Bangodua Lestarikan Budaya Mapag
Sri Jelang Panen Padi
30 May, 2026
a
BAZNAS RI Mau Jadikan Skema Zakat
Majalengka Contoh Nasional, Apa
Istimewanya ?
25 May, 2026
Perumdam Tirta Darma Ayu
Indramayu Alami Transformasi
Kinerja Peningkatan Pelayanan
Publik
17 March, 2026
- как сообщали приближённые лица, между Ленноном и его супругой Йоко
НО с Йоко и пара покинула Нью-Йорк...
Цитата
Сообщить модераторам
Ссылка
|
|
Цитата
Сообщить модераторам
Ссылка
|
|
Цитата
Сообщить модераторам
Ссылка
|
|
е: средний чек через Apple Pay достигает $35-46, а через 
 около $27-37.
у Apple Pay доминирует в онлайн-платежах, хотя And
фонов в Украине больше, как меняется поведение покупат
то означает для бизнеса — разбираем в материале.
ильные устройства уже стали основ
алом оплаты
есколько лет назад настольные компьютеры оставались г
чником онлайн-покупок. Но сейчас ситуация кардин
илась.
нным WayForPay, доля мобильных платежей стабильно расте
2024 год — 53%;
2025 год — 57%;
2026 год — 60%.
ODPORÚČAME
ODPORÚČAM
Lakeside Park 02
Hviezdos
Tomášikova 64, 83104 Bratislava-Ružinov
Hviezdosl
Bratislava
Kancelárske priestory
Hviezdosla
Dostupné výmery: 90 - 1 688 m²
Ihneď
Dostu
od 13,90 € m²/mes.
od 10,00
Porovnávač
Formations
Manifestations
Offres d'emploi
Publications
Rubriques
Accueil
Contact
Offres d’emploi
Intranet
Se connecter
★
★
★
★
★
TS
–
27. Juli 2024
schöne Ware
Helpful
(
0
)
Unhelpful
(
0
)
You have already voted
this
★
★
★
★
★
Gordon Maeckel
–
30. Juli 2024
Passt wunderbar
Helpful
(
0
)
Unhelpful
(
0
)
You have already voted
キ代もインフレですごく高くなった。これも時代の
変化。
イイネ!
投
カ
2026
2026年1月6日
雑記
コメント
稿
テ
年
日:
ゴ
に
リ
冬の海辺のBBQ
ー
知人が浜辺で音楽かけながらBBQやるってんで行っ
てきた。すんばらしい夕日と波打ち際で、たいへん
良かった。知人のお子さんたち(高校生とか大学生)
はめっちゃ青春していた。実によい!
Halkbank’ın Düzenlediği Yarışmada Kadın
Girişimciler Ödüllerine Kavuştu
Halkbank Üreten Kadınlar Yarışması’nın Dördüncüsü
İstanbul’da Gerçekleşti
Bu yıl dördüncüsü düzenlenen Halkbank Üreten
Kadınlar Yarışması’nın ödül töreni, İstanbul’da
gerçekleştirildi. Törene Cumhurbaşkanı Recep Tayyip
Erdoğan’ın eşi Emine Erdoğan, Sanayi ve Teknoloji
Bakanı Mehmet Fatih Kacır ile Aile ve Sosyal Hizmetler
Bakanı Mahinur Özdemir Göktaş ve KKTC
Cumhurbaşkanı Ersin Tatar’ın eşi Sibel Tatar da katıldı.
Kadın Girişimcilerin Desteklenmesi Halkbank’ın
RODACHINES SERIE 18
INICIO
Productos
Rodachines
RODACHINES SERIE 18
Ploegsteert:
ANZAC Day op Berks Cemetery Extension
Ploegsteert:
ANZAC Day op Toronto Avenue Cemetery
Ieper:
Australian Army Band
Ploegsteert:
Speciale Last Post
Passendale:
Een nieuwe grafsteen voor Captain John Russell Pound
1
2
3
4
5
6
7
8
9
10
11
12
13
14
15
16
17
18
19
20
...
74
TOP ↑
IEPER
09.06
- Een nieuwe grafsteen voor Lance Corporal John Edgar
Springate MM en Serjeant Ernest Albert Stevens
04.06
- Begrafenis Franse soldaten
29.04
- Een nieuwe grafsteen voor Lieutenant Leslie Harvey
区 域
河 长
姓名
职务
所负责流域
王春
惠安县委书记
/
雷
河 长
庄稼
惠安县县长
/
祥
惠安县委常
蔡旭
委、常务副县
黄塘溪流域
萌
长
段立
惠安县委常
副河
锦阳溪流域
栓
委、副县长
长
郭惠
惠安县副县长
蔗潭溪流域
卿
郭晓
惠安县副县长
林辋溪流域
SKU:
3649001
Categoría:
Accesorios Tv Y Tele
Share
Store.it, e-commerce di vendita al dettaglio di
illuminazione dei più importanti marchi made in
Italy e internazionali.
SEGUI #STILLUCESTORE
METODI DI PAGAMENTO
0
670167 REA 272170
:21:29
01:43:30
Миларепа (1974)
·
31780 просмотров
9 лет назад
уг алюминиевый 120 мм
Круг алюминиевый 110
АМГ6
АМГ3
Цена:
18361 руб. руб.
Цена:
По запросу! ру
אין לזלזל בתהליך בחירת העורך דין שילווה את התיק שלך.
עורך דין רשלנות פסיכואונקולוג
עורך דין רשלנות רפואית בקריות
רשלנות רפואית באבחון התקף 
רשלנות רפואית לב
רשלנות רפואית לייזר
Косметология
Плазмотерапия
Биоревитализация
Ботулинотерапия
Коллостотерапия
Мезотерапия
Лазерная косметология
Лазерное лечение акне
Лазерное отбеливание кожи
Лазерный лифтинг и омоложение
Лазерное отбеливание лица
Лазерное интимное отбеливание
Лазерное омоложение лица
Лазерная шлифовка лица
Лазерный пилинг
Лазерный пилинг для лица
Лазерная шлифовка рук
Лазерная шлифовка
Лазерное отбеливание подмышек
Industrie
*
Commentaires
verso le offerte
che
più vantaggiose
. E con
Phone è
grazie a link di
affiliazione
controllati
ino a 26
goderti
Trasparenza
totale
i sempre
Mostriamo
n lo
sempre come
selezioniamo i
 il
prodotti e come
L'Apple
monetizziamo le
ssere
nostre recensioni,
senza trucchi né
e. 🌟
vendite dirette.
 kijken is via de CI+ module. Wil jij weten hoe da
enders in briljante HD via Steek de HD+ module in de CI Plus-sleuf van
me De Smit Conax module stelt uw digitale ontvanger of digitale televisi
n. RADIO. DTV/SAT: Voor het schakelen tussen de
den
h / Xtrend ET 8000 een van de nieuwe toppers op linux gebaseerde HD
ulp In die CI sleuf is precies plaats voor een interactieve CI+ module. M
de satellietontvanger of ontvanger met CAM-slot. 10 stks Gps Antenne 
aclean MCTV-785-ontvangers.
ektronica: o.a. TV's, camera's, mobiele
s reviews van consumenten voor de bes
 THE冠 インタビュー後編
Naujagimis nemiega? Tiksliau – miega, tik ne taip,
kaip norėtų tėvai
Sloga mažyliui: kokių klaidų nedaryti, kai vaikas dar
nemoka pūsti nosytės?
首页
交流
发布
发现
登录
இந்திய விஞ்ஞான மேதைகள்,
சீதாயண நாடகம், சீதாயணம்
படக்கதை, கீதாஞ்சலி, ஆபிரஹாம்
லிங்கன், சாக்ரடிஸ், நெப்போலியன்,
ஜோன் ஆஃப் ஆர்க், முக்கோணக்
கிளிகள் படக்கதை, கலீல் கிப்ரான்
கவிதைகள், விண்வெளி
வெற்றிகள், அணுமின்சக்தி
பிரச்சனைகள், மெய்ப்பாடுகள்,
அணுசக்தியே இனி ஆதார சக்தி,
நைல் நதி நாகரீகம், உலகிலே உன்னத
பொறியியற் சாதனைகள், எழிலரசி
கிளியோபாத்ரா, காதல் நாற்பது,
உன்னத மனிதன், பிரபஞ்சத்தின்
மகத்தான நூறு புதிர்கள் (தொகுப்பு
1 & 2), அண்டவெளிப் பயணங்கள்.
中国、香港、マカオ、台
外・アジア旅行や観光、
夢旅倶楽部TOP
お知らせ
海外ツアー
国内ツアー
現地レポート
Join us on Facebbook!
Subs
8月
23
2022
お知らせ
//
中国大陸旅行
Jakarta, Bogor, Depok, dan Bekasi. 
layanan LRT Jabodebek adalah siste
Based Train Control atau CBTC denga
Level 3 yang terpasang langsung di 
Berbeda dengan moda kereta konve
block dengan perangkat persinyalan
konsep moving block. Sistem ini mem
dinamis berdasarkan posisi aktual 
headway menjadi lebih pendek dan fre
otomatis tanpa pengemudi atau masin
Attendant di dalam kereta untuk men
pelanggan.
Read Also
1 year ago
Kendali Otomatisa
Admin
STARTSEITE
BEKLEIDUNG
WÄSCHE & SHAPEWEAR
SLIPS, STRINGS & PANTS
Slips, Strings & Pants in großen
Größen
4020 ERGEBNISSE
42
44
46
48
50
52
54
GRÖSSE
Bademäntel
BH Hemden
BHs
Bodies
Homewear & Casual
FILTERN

————————

### ASSIGNMENT
Turn the rows, starting at the first one and ending at the one that contains "知人が浜辺で音楽かけながらBBQやるってんで行っ", into a numbered list, leaving out any blank lines.

### EXPECTED ANSWER
1. Bangodua Lestarikan Budaya Mapag
2. Sri Jelang Panen Padi
3. 30 May, 2026
4. a
5. BAZNAS RI Mau Jadikan Skema Zakat
6. Majalengka Contoh Nasional, Apa
7. Istimewanya ?
8. 25 May, 2026
9. Perumdam Tirta Darma Ayu
10. Indramayu Alami Transformasi
11. Kinerja Peningkatan Pelayanan
12. Publik
13. 17 March, 2026
14. - как сообщали приближённые лица, между Ленноном и его супругой Йоко
15. НО с Йоко и пара покинула Нью-Йорк...
16. Цитата
17. Сообщить модераторам
18. Ссылка
19. |
20. |
21. Цитата
22. Сообщить модераторам
23. Ссылка
24. |
25. |
26. Цитата
27. Сообщить модераторам
28. Ссылка
29. |
30. |
31. е: средний чек через Apple Pay достигает $35-46, а через 
32.  около $27-37.
33. у Apple Pay доминирует в онлайн-платежах, хотя And
34. фонов в Украине больше, как меняется поведение покупат
35. то означает для бизнеса — разбираем в материале.
36. ильные устройства уже стали основ
37. алом оплаты
38. есколько лет назад настольные компьютеры оставались г
39. чником онлайн-покупок. Но сейчас ситуация кардин
40. илась.
41. нным WayForPay, доля мобильных платежей стабильно расте
42. 2024 год — 53%;
43. 2025 год — 57%;
44. 2026 год — 60%.
45. ODPORÚČAME
46. ODPORÚČAM
47. Lakeside Park 02
48. Hviezdos
49. Tomášikova 64, 83104 Bratislava-Ružinov
50. Hviezdosl
51. Bratislava
52. Kancelárske priestory
53. Hviezdosla
54. Dostupné výmery: 90 - 1 688 m²
55. Ihneď
56. Dostu
57. od 13,90 € m²/mes.
58. od 10,00
59. Porovnávač
60. Formations
61. Manifestations
62. Offres d'emploi
63. Publications
64. Rubriques
65. Accueil
66. Contact
67. Offres d’emploi
68. Intranet
69. Se connecter
70. ★
71. ★
72. ★
73. ★
74. ★
75. TS
76. –
77. 27. Juli 2024
78. schöne Ware
79. Helpful
80. (
81. 0
82. )
83. Unhelpful
84. (
85. 0
86. )
87. You have already voted
88. this
89. ★
90. ★
91. ★
92. ★
93. ★
94. Gordon Maeckel
95. –
96. 30. Juli 2024
97. Passt wunderbar
98. Helpful
99. (
100. 0
101. )
102. Unhelpful
103. (
104. 0
105. )
106. You have already voted
107. キ代もインフレですごく高くなった。これも時代の
108. 変化。
109. イイネ!
110. 投
111. カ
112. 2026
113. 2026年1月6日
114. 雑記
115. コメント
116. 稿
117. テ
118. 年
119. 日:
120. ゴ
121. に
122. リ
123. 冬の海辺のBBQ
124. ー
125. 知人が浜辺で音楽かけながらBBQやるってんで行っ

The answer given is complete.